• [The problem]: Please retype all of the data below, word for word.

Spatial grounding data
________________________

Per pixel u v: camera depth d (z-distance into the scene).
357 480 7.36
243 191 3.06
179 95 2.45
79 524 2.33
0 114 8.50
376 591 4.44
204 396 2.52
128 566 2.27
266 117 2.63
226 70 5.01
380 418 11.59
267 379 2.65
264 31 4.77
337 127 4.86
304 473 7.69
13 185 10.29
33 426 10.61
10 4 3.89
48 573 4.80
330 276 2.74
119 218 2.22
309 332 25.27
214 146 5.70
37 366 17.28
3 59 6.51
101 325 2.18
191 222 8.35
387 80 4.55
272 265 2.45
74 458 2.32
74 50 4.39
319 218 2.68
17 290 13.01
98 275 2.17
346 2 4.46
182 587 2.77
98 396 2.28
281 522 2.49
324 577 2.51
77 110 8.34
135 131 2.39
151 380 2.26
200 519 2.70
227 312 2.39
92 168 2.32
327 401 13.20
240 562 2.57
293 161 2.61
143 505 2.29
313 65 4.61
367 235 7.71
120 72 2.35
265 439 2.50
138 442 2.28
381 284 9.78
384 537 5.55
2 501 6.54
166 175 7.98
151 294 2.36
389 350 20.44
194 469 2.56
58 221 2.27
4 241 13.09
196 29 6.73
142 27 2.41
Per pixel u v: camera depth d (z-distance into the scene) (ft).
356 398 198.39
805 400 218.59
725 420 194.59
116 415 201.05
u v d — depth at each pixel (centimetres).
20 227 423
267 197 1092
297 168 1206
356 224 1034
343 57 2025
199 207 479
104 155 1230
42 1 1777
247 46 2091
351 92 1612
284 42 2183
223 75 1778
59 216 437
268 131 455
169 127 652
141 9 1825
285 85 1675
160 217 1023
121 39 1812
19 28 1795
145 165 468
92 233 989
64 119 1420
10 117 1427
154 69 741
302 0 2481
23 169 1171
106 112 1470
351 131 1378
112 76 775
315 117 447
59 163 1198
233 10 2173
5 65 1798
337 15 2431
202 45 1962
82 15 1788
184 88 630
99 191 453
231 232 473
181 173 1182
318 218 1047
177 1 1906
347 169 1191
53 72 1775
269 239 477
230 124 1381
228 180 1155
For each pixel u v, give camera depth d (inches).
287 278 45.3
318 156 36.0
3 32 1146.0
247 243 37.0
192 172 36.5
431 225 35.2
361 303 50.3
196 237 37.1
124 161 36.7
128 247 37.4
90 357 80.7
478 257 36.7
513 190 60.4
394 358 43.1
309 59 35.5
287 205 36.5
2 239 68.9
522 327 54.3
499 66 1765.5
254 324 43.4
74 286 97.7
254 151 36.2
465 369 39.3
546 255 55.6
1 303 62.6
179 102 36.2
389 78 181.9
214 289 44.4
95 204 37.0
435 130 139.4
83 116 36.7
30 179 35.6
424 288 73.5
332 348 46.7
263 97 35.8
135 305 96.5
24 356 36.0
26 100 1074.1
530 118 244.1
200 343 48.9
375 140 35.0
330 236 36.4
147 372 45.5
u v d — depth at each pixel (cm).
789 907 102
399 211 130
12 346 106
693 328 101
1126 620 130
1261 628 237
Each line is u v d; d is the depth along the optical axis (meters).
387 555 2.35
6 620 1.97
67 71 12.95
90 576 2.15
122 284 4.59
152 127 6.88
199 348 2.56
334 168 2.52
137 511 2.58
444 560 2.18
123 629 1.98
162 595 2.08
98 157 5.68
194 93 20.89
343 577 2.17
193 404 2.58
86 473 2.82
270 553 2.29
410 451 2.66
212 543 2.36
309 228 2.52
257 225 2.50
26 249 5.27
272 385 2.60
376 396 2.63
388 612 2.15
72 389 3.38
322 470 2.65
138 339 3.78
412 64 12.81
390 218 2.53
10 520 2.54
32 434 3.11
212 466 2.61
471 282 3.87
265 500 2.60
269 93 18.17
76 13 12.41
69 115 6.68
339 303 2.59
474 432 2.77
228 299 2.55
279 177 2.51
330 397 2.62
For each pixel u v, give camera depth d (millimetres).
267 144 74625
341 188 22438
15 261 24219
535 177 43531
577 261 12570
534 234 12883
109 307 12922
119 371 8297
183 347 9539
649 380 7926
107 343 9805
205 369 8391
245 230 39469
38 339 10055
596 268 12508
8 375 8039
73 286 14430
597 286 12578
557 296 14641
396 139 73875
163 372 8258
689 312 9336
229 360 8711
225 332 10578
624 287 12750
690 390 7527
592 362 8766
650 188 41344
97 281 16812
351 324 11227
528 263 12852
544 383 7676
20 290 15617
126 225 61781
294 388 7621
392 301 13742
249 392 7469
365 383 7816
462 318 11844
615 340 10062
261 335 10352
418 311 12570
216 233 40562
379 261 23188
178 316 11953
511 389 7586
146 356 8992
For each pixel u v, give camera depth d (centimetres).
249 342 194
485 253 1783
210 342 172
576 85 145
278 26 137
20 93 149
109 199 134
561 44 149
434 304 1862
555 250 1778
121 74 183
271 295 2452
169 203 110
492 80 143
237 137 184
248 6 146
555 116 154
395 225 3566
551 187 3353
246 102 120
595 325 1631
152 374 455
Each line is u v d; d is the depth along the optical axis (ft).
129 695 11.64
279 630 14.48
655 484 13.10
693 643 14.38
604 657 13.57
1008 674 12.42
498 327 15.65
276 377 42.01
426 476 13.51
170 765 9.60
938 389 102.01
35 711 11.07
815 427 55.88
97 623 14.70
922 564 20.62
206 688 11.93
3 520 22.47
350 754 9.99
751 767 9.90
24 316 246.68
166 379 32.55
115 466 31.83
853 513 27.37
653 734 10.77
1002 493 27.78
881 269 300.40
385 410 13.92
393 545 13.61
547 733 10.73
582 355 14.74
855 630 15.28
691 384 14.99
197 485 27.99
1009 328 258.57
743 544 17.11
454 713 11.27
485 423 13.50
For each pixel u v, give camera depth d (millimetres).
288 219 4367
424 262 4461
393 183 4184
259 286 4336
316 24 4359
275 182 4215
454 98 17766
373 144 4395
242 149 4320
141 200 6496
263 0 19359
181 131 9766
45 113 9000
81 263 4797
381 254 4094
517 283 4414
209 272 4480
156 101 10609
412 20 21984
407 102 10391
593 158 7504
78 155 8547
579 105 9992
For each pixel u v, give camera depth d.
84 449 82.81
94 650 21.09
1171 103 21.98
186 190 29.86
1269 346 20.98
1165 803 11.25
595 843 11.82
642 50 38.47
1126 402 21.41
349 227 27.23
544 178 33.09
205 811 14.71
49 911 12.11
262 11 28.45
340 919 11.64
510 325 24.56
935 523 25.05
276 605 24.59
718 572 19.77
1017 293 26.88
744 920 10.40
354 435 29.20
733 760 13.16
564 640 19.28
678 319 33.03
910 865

________________________

• [Result of the exercise]:
Per pixel u v: camera depth d (z-distance into the scene).
357 480 7.36
243 191 3.06
179 95 2.45
79 524 2.33
0 114 8.50
376 591 4.44
204 396 2.52
128 566 2.27
266 117 2.63
226 70 5.01
380 418 11.59
267 379 2.65
264 31 4.77
337 127 4.86
304 473 7.69
13 185 10.29
33 426 10.61
10 4 3.89
48 573 4.80
330 276 2.74
119 218 2.22
309 332 25.27
214 146 5.70
37 366 17.28
3 59 6.51
101 325 2.18
191 222 8.35
387 80 4.55
272 265 2.45
74 458 2.32
74 50 4.39
319 218 2.68
17 290 13.01
98 275 2.17
346 2 4.46
182 587 2.77
98 396 2.28
281 522 2.49
324 577 2.51
77 110 8.34
135 131 2.39
151 380 2.26
200 519 2.70
227 312 2.39
92 168 2.32
327 401 13.20
240 562 2.57
293 161 2.61
143 505 2.29
313 65 4.61
367 235 7.71
120 72 2.35
265 439 2.50
138 442 2.28
381 284 9.78
384 537 5.55
2 501 6.54
166 175 7.98
151 294 2.36
389 350 20.44
194 469 2.56
58 221 2.27
4 241 13.09
196 29 6.73
142 27 2.41
Per pixel u v: camera depth d (z-distance into the scene) (ft).
356 398 198.39
805 400 218.59
725 420 194.59
116 415 201.05
u v d — depth at each pixel (centimetres).
20 227 423
267 197 1092
297 168 1206
356 224 1034
343 57 2025
199 207 479
104 155 1230
42 1 1777
247 46 2091
351 92 1612
284 42 2183
223 75 1778
59 216 437
268 131 455
169 127 652
141 9 1825
285 85 1675
160 217 1023
121 39 1812
19 28 1795
145 165 468
92 233 989
64 119 1420
10 117 1427
154 69 741
302 0 2481
23 169 1171
106 112 1470
351 131 1378
112 76 775
315 117 447
59 163 1198
233 10 2173
5 65 1798
337 15 2431
202 45 1962
82 15 1788
184 88 630
99 191 453
231 232 473
181 173 1182
318 218 1047
177 1 1906
347 169 1191
53 72 1775
269 239 477
230 124 1381
228 180 1155
For each pixel u v, give camera depth d (inches).
287 278 45.3
318 156 36.0
3 32 1146.0
247 243 37.0
192 172 36.5
431 225 35.2
361 303 50.3
196 237 37.1
124 161 36.7
128 247 37.4
90 357 80.7
478 257 36.7
513 190 60.4
394 358 43.1
309 59 35.5
287 205 36.5
2 239 68.9
522 327 54.3
499 66 1765.5
254 324 43.4
74 286 97.7
254 151 36.2
465 369 39.3
546 255 55.6
1 303 62.6
179 102 36.2
389 78 181.9
214 289 44.4
95 204 37.0
435 130 139.4
83 116 36.7
30 179 35.6
424 288 73.5
332 348 46.7
263 97 35.8
135 305 96.5
24 356 36.0
26 100 1074.1
530 118 244.1
200 343 48.9
375 140 35.0
330 236 36.4
147 372 45.5
u v d — depth at each pixel (cm).
789 907 102
399 211 130
12 346 106
693 328 101
1126 620 130
1261 628 237
Each line is u v d; d is the depth along the optical axis (meters).
387 555 2.35
6 620 1.97
67 71 12.95
90 576 2.15
122 284 4.59
152 127 6.88
199 348 2.56
334 168 2.52
137 511 2.58
444 560 2.18
123 629 1.98
162 595 2.08
98 157 5.68
194 93 20.89
343 577 2.17
193 404 2.58
86 473 2.82
270 553 2.29
410 451 2.66
212 543 2.36
309 228 2.52
257 225 2.50
26 249 5.27
272 385 2.60
376 396 2.63
388 612 2.15
72 389 3.38
322 470 2.65
138 339 3.78
412 64 12.81
390 218 2.53
10 520 2.54
32 434 3.11
212 466 2.61
471 282 3.87
265 500 2.60
269 93 18.17
76 13 12.41
69 115 6.68
339 303 2.59
474 432 2.77
228 299 2.55
279 177 2.51
330 397 2.62
For each pixel u v, give camera depth d (millimetres).
267 144 74625
341 188 22438
15 261 24219
535 177 43531
577 261 12570
534 234 12883
109 307 12922
119 371 8297
183 347 9539
649 380 7926
107 343 9805
205 369 8391
245 230 39469
38 339 10055
596 268 12508
8 375 8039
73 286 14430
597 286 12578
557 296 14641
396 139 73875
163 372 8258
689 312 9336
229 360 8711
225 332 10578
624 287 12750
690 390 7527
592 362 8766
650 188 41344
97 281 16812
351 324 11227
528 263 12852
544 383 7676
20 290 15617
126 225 61781
294 388 7621
392 301 13742
249 392 7469
365 383 7816
462 318 11844
615 340 10062
261 335 10352
418 311 12570
216 233 40562
379 261 23188
178 316 11953
511 389 7586
146 356 8992
For each pixel u v, give camera depth d (centimetres).
249 342 194
485 253 1783
210 342 172
576 85 145
278 26 137
20 93 149
109 199 134
561 44 149
434 304 1862
555 250 1778
121 74 183
271 295 2452
169 203 110
492 80 143
237 137 184
248 6 146
555 116 154
395 225 3566
551 187 3353
246 102 120
595 325 1631
152 374 455
Each line is u v d; d is the depth along the optical axis (ft).
129 695 11.64
279 630 14.48
655 484 13.10
693 643 14.38
604 657 13.57
1008 674 12.42
498 327 15.65
276 377 42.01
426 476 13.51
170 765 9.60
938 389 102.01
35 711 11.07
815 427 55.88
97 623 14.70
922 564 20.62
206 688 11.93
3 520 22.47
350 754 9.99
751 767 9.90
24 316 246.68
166 379 32.55
115 466 31.83
853 513 27.37
653 734 10.77
1002 493 27.78
881 269 300.40
385 410 13.92
393 545 13.61
547 733 10.73
582 355 14.74
855 630 15.28
691 384 14.99
197 485 27.99
1009 328 258.57
743 544 17.11
454 713 11.27
485 423 13.50
For each pixel u v, give camera depth d (millimetres).
288 219 4367
424 262 4461
393 183 4184
259 286 4336
316 24 4359
275 182 4215
454 98 17766
373 144 4395
242 149 4320
141 200 6496
263 0 19359
181 131 9766
45 113 9000
81 263 4797
381 254 4094
517 283 4414
209 272 4480
156 101 10609
412 20 21984
407 102 10391
593 158 7504
78 155 8547
579 105 9992
For each pixel u v, give camera depth d.
84 449 82.81
94 650 21.09
1171 103 21.98
186 190 29.86
1269 346 20.98
1165 803 11.25
595 843 11.82
642 50 38.47
1126 402 21.41
349 227 27.23
544 178 33.09
205 811 14.71
49 911 12.11
262 11 28.45
340 919 11.64
510 325 24.56
935 523 25.05
276 605 24.59
718 572 19.77
1017 293 26.88
744 920 10.40
354 435 29.20
733 760 13.16
564 640 19.28
678 319 33.03
910 865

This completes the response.